Astérix e Obélix ao Serviço de Sua Majestade é mais um exemplo de uma prática de sequelas que, melhor ou pior, têm inundado a produção (e os mercados) da Europa e da América — este texto foi publicado no Diário de Notícias (21 Outubro), com o título 'Histórias e sequelas do marketing'.
Em França, os primeiros números de bilheteira do filme Astérix e Obélix: ao Serviço de sua Majestade são decepcionantes. No dia de estreia, 17 de Outubro (surgiu em diversos mercados europeus, incluindo o português, no dia seguinte), a quarta superprodução baseada nos álbuns de banda desenhada assinados por Goscinny e Uderzo foi vista por 120.586 espectadores, valor muito abaixo do obtido pelos títulos anteriores; Astérix nos Jogos Olímpicos (2008), apesar de ter tido o pior arranque dos três, vendera no mesmo dia 464.248 bilhetes. Significa isto que uma das maiores apostas da mais recente produção francesa, com orçamento superior a 60 milhões de euros, corre o risco de ter um saldo comercial francamente mediano (considerando os títulos lançados em 2012, a sua performance no dia de estreia foi apenas a 19ª do ano).
Escusado será lembrar que tais valores não autorizam qualquer “dedução” sobre as qualidades específicas do filme. Já basta o massacre desse “jornalismo” de miséria que confunde a compreensão do cinema e suas linguagens com as estatísticas do box office. E mesmo que Astérix e Obélix: ao Serviço de sua Majestade fosse uma radiosa obra-prima (infelizmente, não é...), isso não invalidaria o facto que aqui volto a sublinhar. A saber: alguma produção contemporânea, sustentada por opções dominantes nos mercados, consagrou uma prática de cópia e repetição que tende a afastar das salas escuras um número crescente de espectadores.
Embora enraizado em estratégias de Hollywood, materializadas na produção regular de blockbusters, este é um daqueles fenómenos transversais que se instalou também na Europa, gerando séries como “Astérix e Obélix”. Podemos, como é óbvio, contrapor que a sequela sempre existiu como elemento artístico e comercial do funcionamento do cinema: afinal de contas, O Padrinho II (1974) é ainda melhor que esse filme, já por si admirável, que é O Padrinho (1972). Não é isso que está em causa. O que está em causa é o triunfo de uma lógica de formatação que, como a designação indica, sobrepôs os desígnios do marketing aos modelos criativos do cinema, mesmo (aliás, sobretudo) os de géneros eminentemente populares.

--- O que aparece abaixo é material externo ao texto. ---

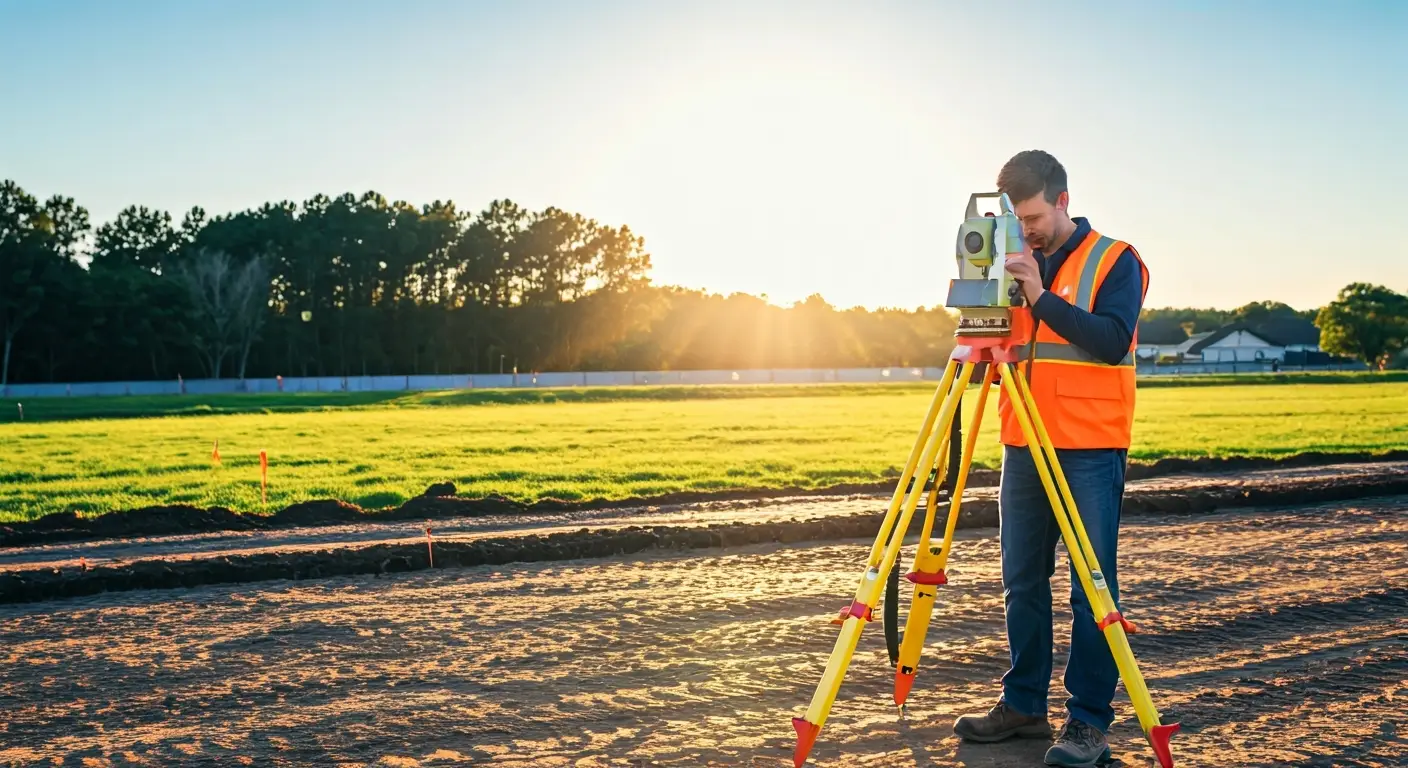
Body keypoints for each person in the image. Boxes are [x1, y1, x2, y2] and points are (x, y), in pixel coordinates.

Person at [951, 150, 1149, 767]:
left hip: (1090, 446)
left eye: (1034, 217)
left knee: (1093, 590)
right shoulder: (1010, 259)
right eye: (1016, 218)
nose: (1026, 229)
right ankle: (1023, 705)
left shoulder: (1116, 260)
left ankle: (1088, 722)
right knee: (1022, 582)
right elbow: (1004, 345)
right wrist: (979, 312)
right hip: (1023, 444)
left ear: (1062, 201)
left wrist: (1038, 296)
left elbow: (1111, 341)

Que a questão não é linear, lembra-o a própria história dos blockbusters. Revendo Tubarão (1975), de Steven Spielberg, precisamente o filme que gerou o conceito de blockbuster, não podemos deixar de recordar que esta é também uma história recheada de momentos prodigiosos: agora lançado numa impecável edição em Blu-ray, com cópia restaurada, Tubarão é uma das mais impressionantes fábulas sobre o medo que o cinema já produziu. Mais do que isso: há nele uma consciência da vulnerabilidade dos laços sociais cuja actualidade não se perdeu. Porque o medo cinematográfico não é uma mera antologia de “sustos”, antes uma arte delicada de saber ver para além das aparências da existência humana.